Mom had been dead twenty-three days, and her house still held on to her like a stubborn witness.

The hallway smelled like vanilla from the lotion she rubbed into her hands before bed.

The living room smelled like lemon furniture polish because she believed dust was a personal insult.

In the closet, her church blouses still carried that powdery perfume she wore every Sunday, the one I used to complain about in high school when she hugged me before I left for school.

Now I opened that closet and would have paid anything to be sixteen and embarrassed by her again.

The garage sale had been my idea.

It sounded responsible when I explained it to people.

It sounded like something an adult daughter did when the funeral was over, the casseroles stopped coming, and the house had to be cleared before bills started arriving in serious envelopes.

In truth, it felt like standing in my mother’s life with price stickers in my hand.
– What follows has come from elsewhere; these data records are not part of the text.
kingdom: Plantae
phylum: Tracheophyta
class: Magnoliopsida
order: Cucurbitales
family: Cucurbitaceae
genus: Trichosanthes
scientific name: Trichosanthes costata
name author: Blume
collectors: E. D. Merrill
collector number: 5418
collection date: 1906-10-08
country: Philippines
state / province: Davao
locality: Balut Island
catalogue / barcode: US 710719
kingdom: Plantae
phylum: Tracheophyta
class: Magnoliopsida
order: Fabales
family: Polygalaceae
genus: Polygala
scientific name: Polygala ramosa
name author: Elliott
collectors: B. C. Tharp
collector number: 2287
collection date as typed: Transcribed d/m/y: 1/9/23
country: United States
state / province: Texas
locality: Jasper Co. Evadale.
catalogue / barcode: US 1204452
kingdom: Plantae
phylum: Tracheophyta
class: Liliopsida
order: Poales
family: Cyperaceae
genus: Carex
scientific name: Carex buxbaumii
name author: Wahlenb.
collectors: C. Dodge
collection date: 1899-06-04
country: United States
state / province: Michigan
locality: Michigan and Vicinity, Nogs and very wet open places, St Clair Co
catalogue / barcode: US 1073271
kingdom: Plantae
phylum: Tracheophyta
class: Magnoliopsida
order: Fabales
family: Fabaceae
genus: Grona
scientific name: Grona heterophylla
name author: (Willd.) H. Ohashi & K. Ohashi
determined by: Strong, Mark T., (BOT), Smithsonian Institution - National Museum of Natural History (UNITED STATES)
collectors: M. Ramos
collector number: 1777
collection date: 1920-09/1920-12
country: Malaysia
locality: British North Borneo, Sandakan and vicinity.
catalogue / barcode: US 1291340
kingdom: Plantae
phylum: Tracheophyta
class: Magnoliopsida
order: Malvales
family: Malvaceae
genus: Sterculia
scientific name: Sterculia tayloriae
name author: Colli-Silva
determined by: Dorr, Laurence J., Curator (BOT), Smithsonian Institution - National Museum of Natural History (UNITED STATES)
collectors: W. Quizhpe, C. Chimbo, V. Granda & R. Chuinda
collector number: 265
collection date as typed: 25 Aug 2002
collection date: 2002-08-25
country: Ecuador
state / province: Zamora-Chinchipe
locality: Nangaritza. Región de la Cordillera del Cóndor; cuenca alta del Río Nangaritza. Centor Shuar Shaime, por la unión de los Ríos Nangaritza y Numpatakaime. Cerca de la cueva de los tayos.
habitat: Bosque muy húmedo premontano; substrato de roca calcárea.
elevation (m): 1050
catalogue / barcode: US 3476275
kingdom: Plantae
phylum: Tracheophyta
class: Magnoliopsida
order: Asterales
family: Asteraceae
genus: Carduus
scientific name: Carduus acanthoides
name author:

The first week after she died, I walked through the house with a yellow legal pad and wrote down objects like I was cataloging a museum.

Casserole dishes.

Winter coats.

Lamp from the guest room.

Silver bracelet with the broken clasp.

By the second week, I stopped seeing things as things.

The blue Pyrex mixing bowl was every Thanksgiving she let me mash potatoes even though I left lumps.

The floral scarf was the night she drove three hours in hard rain to pick me up from college because I called crying and would not tell her why.

The cookie jar with the chipped lid was emergency five-dollar bills, school photos, and one science fair volcano built after midnight at the kitchen table while she whispered that second place was still possible if the glue dried fast enough.